GHG emissions View graph

Yara experienced one fatal accident in 2009, when a contractor working on a turnkey project in Finland fell down 20 meters from a roof. Furthermore, in June 2009 an explosion occurred in the ammonia plant in Yara Tertre in Belgium totally damaging the primary reformer, but without serious human injury. The plant is under reconstruction for start-up by second quarter 2010.

Recognizing that such accidents should not occur and the seriousness of several other recent incidents, Yara established a task force to identify necessary improvements in the company’s safety work. As a result, Yara is strengthening its focus on process safety, with (1) safety integrity analyses of all hazardous process operations, (2) more attention to operational discipline, and (3) review of the competence requirements of operators and leaders. Yara is also taking lessons from other international companies (DuPont and Alcoa) and has introduced a set of Golden Rules for a number of high risk work activities.

At the same time, Yara continued the implementation of its BBS (behavior-based safety) program in 2009, supported by the safety campaign ‘Think Ahead’ to make employees and contractors more aware of safety risks and individual responsibility for safety. These activities will take Yara closer to the ambition of reaching the goal of zero accidents.

In 2009 the management of Yara’s business units and production plants were trained in crisis management, and two handbooks were distributed across the company: Yara Safety Handbook and Yara Crisis Handbook.

Climate change

On climate change, Yara’s goal has been to reduce its carbon footprint by 25 percent from 2004 to 2009. Yara obtained a 37 percent reduction, including the newly acquired plants in Finland, Belgium and Canada and adjusting for market related capacity reductions in 2009. This has been achieved by the installation of Yara’s technology for reducing nitrous oxide N2O from nitric acid plants.

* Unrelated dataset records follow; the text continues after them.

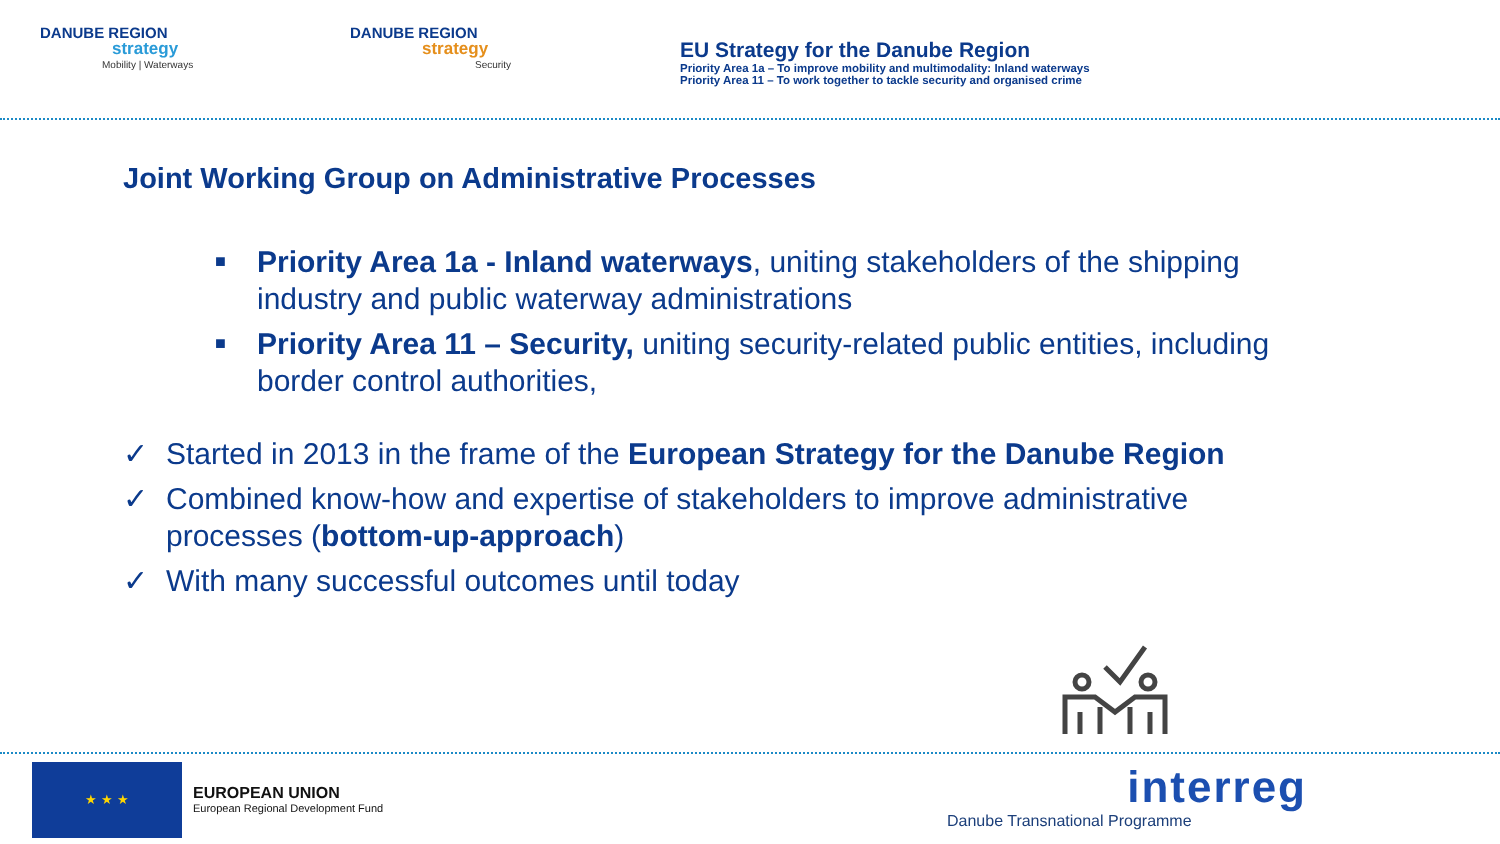DANUBE REGION
strategy
Mobility | Waterways
DANUBE REGION
strategy
Security
EU Strategy for the Danube Region
Priority Area 1a – To improve mobility and multimodality: Inland waterways
Priority Area 11 – To work together to tackle security and organised crime
Joint Working Group on Administrative Processes
■ Priority Area 1a - Inland waterways, uniting stakeholders of the shipping industry and public waterway administrations
■ Priority Area 11 – Security, uniting security-related public entities, including border control authorities,
✓ Started in 2013 in the frame of the European Strategy for the Danube Region
✓ Combined know-how and expertise of stakeholders to improve administrative processes (bottom-up-approach)
✓ With many successful outcomes until today
★ ★ ★
EUROPEAN UNION
European Regional Development Fund
interreg
Danube Transnational Programme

At year-end, the technology was installed in 19 of Yara’s nitric acid plants. Three more plants remain. Yara had direct emissions of 12.5 million tons of CO2-equivalents in 2009, down from 16 million tons in 2008. The carbon footprint in terms of tons of CO2-equivalents per ton of fertilizer produced, has been reduced from 1.4 tons in 2004 to 0.9 tons in 2009. The target for 2013 is to reduce GHG emissions by 45 percent compared to 2004.

Yara’s total energy consumption in production in 2009 was 208 million GJ. This was approximately the same as in 2008. However, in terms of energy consumption per ton of finished product, the consumption rose by 11 percent from 2008 to 2009. This is explained by reduced capacity utilization in several plants in 2009 due to the market situation.

While Yara’s production emits greenhouse gases, it must be recognized that modern agriculture and fertilization techniques provide important solutions for combating climate change. In 2009, Yara continued its emphasis on providing tools and knowledge to assist farmers in profitable and environmental sustainable farming.

Meeting requirements

Yara’s operations are subject to many environmental requirements under the laws and regulations of the various jurisdictions in which Yara conducts its business. Such laws and regulations govern, among other matters, air emissions, wastewater discharges, solid and hazardous waste management, transportation of hazardous materials and remediation of past activities. In 2009, no material legal claim was made against Yara in respect of health, environmental or safety matters or in relation to operational permits.

Yara has a number of facilities that have been operated for a period of years. Subsurface impact to soil and groundwater and other conditions are common to such sites and may require remediation or give rise to liabilities under the laws of the various jurisdictions in which the facilities are located. Yara examines such impacts where they are apparent and is carrying out remediation or containment procedures in coordination with the appropriate authorities. No major cost issues are expected.